L'équipage s'étant ainsi entretué, Monte est resté seul avec Willow devenu une jeune fille. Il repousse sa tendresse qui pourrait devenir incestueuse car il sait ce qu'est un tabou. Il voit s'approcher le vaisseau n°9 mais c'est un vaisseau de chiens qu'il découvre. Le dernier espoir du père et de la fille est ainsi de foncer vers le trou noir désormais à portée de navette.
Alors que Claire Denis avait réussi avec Trouble every day un extraordinaire film fantastique, son film de science-fiction, qui garde des traces plastiques de 2001 l'odyssée de l'espace (Stanley Kubrick, 1968) et Solaris (Andrei Tarkovski, 1972) est hélas terriblement lent, lourd et démonstratif.
La dystopie d'un monde sans amour
Le scénario joue sur une vague trame de dystopie. Seul un intellectuel indien, interviewé dans un train, vient critiquer le problème de prisonniers condamnés à mort dont on se débarrasse en les envoyant dans l'espace pour une mission scientifique sans retour. Là les relations amoureuses y semblent interdites où passées de mode. Il ne reste plus qu'une chasteté qui donne une force morale extraordinaire à Monte. Ettore qui se rend coupable de voyeurisme et de tentative de viol est battu à mort. Il ne reste ainsi à chacun qu'une gymnastique masturbatoire épuisante dans la fuck-box.
Si l'amour entre adultes est refusé, reste l'amour du père pour sa fille mais qui cesse, tabou oblige, quand celle-ci devient adulte. Dès lors, le trou noir devient la seule solution.
Psychanalyse à tous les étages
Dibs, cheveux bruns descendant jusqu’aux reins, est une sorte de Médée. Elle est très fière d'être une vraie criminelle : elle a tué ses enfants et son mari sans avoir le courage de se tuer ensuite. Psychanalytiquement, elle répare en créant des bébés par éprouvette et ne jouit plus dans la fuck-box qu'avec un pénis en métal gainé de caoutchouc.
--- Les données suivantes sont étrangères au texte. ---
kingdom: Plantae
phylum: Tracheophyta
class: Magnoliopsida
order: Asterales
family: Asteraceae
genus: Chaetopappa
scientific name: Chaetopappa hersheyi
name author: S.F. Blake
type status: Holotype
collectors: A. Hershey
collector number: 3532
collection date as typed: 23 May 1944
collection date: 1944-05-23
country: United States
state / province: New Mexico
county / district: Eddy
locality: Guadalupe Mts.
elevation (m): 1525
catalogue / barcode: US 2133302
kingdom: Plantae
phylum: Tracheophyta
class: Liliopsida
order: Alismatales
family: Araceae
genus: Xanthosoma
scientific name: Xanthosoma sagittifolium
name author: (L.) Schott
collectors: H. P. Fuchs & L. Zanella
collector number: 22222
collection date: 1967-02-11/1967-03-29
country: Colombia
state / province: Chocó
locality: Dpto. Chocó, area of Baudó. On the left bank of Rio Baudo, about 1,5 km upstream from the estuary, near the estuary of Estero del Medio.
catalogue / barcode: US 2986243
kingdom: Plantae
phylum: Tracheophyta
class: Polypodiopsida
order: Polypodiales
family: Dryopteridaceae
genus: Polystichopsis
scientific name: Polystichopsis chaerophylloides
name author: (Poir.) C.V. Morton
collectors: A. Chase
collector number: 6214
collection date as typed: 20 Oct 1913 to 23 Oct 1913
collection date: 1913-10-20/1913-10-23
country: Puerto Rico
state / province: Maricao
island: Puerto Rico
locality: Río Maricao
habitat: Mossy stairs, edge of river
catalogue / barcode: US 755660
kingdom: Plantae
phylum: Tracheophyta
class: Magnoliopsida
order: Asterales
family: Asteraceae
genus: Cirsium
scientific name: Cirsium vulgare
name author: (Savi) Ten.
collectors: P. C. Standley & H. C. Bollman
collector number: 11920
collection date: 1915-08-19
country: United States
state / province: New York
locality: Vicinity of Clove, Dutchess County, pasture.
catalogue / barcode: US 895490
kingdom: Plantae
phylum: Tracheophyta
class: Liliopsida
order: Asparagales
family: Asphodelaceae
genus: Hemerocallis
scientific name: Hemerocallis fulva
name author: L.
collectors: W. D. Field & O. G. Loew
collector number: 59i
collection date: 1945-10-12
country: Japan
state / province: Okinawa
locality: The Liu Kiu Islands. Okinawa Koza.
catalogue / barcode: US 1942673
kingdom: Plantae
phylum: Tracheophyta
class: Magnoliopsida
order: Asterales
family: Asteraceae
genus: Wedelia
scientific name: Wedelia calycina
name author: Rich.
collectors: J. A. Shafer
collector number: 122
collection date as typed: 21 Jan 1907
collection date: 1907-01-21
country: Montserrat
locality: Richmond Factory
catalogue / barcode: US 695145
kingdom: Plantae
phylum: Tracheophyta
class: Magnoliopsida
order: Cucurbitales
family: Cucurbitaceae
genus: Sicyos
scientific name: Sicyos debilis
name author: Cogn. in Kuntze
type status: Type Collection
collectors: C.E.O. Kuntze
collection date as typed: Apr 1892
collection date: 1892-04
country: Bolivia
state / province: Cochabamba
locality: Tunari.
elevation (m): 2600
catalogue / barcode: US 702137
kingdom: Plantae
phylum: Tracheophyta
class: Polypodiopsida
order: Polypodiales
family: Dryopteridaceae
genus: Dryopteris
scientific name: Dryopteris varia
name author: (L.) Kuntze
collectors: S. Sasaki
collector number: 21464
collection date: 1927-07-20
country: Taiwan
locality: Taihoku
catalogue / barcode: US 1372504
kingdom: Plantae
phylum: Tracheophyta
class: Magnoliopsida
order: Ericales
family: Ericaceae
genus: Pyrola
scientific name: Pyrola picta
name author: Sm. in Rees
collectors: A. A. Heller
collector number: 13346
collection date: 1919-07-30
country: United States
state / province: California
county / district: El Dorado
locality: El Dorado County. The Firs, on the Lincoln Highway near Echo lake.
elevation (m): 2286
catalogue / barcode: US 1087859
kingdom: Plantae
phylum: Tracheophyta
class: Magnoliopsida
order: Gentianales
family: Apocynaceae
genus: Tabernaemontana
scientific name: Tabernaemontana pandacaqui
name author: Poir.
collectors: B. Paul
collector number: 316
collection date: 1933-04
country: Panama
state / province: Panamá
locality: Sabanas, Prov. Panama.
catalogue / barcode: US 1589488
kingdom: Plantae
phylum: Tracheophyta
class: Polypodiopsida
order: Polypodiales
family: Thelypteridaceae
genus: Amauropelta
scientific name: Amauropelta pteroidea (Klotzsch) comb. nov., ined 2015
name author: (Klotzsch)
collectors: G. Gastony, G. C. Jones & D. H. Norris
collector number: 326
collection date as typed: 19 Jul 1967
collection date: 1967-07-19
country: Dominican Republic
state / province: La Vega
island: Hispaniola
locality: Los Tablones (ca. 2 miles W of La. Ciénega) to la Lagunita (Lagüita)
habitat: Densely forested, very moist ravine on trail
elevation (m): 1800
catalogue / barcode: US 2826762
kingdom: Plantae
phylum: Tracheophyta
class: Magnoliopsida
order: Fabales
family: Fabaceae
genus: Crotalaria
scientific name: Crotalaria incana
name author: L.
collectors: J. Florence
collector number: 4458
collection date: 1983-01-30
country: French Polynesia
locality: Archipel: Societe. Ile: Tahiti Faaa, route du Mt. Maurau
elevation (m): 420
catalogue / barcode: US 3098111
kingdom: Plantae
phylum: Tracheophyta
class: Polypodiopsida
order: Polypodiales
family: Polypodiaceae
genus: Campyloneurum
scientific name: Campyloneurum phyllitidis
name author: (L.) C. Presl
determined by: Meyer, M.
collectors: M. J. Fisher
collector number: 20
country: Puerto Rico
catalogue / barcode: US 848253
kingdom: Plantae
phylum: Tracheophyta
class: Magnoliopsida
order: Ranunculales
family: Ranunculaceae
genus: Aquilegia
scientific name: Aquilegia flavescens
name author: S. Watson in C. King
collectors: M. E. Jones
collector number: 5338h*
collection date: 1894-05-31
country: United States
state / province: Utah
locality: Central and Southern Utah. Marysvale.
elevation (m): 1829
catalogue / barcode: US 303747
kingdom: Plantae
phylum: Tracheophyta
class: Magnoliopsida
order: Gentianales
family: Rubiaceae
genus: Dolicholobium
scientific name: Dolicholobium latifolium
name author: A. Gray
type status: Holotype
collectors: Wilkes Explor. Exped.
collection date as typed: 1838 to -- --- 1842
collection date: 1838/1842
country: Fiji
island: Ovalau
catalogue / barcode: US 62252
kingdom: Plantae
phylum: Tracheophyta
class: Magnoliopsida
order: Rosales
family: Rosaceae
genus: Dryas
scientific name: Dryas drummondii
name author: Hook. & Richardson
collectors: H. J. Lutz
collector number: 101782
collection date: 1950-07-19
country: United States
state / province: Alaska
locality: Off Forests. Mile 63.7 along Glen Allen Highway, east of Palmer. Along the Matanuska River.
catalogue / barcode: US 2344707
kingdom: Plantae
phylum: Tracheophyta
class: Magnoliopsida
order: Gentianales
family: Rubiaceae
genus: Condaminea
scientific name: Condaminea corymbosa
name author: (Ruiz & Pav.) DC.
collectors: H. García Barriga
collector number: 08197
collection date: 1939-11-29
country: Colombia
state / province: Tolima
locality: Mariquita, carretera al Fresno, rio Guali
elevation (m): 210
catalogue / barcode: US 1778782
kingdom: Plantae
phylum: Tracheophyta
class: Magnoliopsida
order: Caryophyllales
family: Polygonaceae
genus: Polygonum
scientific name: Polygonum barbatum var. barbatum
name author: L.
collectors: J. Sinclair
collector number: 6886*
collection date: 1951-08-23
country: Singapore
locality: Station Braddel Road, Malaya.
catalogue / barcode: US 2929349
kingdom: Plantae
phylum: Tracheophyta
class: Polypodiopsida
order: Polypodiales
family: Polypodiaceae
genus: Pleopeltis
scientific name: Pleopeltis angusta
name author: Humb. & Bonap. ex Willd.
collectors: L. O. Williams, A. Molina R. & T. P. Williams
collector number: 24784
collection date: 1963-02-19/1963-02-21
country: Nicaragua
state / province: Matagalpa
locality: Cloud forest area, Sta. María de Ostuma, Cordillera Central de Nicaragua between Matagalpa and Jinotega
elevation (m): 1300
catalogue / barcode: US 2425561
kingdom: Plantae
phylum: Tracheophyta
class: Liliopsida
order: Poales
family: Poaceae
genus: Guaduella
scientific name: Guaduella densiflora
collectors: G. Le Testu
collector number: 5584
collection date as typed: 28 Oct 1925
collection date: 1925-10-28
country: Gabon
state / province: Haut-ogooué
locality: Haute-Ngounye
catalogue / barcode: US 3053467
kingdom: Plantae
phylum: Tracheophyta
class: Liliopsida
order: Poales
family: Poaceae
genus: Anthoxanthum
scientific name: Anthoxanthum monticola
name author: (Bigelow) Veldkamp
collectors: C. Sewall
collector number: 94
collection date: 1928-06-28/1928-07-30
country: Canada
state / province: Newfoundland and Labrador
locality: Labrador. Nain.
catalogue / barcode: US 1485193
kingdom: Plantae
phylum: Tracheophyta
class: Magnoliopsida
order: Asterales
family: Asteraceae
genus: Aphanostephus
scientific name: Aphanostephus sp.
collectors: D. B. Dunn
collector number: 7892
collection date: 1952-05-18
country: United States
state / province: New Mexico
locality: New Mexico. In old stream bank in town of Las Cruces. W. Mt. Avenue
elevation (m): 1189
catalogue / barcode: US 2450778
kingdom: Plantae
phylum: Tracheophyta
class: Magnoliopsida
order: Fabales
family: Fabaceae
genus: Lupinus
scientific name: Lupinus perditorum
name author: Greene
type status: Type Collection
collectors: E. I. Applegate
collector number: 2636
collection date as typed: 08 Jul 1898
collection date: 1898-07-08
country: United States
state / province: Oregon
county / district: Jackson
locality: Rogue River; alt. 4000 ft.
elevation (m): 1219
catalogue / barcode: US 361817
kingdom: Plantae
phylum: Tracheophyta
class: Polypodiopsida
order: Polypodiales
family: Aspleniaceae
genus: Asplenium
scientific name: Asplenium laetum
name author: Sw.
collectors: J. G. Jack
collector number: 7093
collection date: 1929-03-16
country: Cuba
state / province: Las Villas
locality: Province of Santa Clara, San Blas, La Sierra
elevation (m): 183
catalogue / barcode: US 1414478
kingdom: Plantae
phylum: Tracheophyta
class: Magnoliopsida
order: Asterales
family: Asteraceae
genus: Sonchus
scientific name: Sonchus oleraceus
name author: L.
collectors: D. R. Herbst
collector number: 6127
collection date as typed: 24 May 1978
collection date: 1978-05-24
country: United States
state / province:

Des flashes-back espacés viennent nous renseigner lourdement sur le crime commis enfant par Monte. Il a tué sa compagne de jeu qu'il accusait d'être plus ou moins responsable de la mort de son chien. Le souvenir du chien perdu dans son enfance doit continuer à le hanter davantage que la mort de sa petite camarade car, lorsqu'il voit s'approcher le vaisseau n°9, c'est un vaisseau de chiens qu'il découvre. Sachant l'attachement à ses animaux trop exclusif, il refuse sous prétexte de contagion microbienne, d'en ramener un à sa fille. Monte digère plus ou moins la notion de tabou, celui de la merde ou de la pisse qu'on se doit de ne pas ingurgiter étant une initiation (un équivalent, un exemple !?) à celui de l'inceste.
Tcherny cherche à ce que sa femme et ses enfants soient fiers de lui après sa condamnation. Il va se ressourcer dans le jardin, sorte de paradis artificiel écologique, purement décoratif, car personne ne fait la cuisine. Il aime en fait mettre ses pieds dans la terre et trouvera ainsi plaisir à se suicider recouvert d'un linceul de terre.
A la fin, le père et la fille foncent vers un trou noir. Ce n'est que là qu'ils espèrent trouver l'espoir. Claire Denis a saupoudré son film de thèmes contemporains disparates sans chercher à en creuser les conséquences. Elle ne trouve ainsi que cette fin abrupte à l'épopée de sa boite d'allumettes géante flottant dans l'espace.
Jean-Luc Lacuve, le 16 novembre 2018.